Passage shown »

Munio Makuuchi, poet, artist, drew praise for etchings
Munio Takahashi Makuuchi, a Seattle native, poet and artist, was known for his dark, symbolic etchings and origami creations.
Mr. Makuuchi died of a heart attack last Monday (May 29) at the Eisenhower Medical Center in Rancho Mirage, Calif., after heart surgery there at the Heart Institute of the Desert several days earlier. He had traveled there for treatment, said his son, Jamie Makuuchi, of Denver. He was 65.
Born Howard Takahashi in Seattle in 1934, he was celebrated in the printmaking world for his black and white enigmatic etchings, often of large images of people or birds.
Mr. Makuuchi made more than 200 etchings with a technique called drypoint, using a steel point to scratch designs onto a copper plate to create grooves that are filled with ink.
His last signed etching, "Mooncatcher," is part of the Wisconsin Sesquicentennial Portfolio.
"He had a deep sensuality. You weren't sure what he was saying. Everything was open to interpretation," said Warrington Colescott, professor emeritus of art at the University of Wisconsin at Madison, who had been friends with Mr. Makuuchi since teaching him when he was a graduate student.
"He used a mixture of oriental and occidental forms. There was a blending of racial characteristics, a blending of species and a blending of images," he said.
Mr. Makuuchi's art was greatly influenced by his years, from age 7 to 11, in a Japanese relocation camp in Minidoka, Idaho, during World War II, and later in a labor camp in Twin Falls, Idaho.
`It was there that I became utterly fascinated by flying paper airplanes. For with them, I could soar over barbed-wire fences and machine-gun towers to places one could only dream about," he stated on his Web site, www.virtual-cafe. com/munio.

Data section »

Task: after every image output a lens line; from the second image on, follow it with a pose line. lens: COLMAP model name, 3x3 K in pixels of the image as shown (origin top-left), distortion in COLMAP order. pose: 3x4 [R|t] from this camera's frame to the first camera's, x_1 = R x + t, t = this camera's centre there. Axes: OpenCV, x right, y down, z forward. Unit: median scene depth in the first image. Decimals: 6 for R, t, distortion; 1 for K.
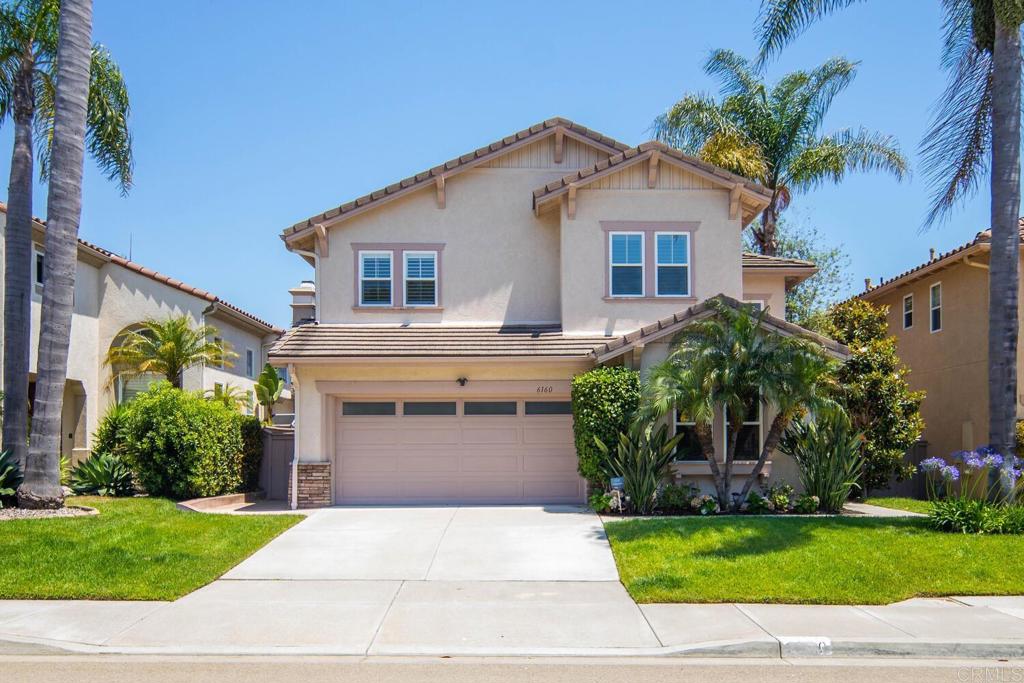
lens RADIAL K [[875.0, 0, 561.3], [0, 875.0, 445.5], [0, 0, 1]] dist [-0.000522, 0.004561]
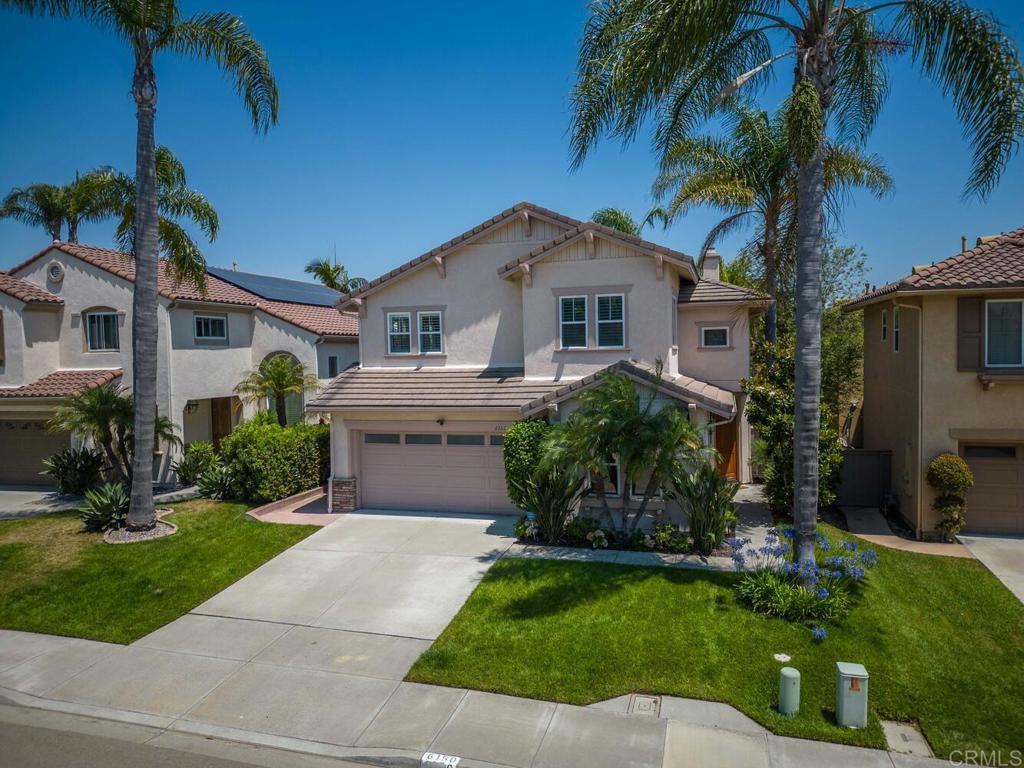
lens RADIAL K [[715.5, 0, 512.0], [0, 715.5, 384.0], [0, 0, 1]] dist [0.081550, -0.088961]
pose [[0.951246, -0.003734, -0.308410, 0.307386], [0.018264, 0.998854, 0.044239, -0.167627], [0.307891, -0.047715, 0.950224, 0.005953]]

Exercises to complete »
1. Please edit the Makuuchi obituary from "Mr. Makuuchi's art" to "Twin Falls, Idaho.", inclusive, replacing "relocation camp" with "internment camp".
2. According to the Makuuchi obituary, how many etchings did Mr. Makuuchi make with the drypoint technique?

Your responses »
1.
Mr. Makuuchi's art was greatly influenced by his years, from age 7 to 11, in a Japanese internment camp in Minidoka, Idaho, during World War II, and later in a labor camp in Twin Falls, Idaho.

2. More than 200.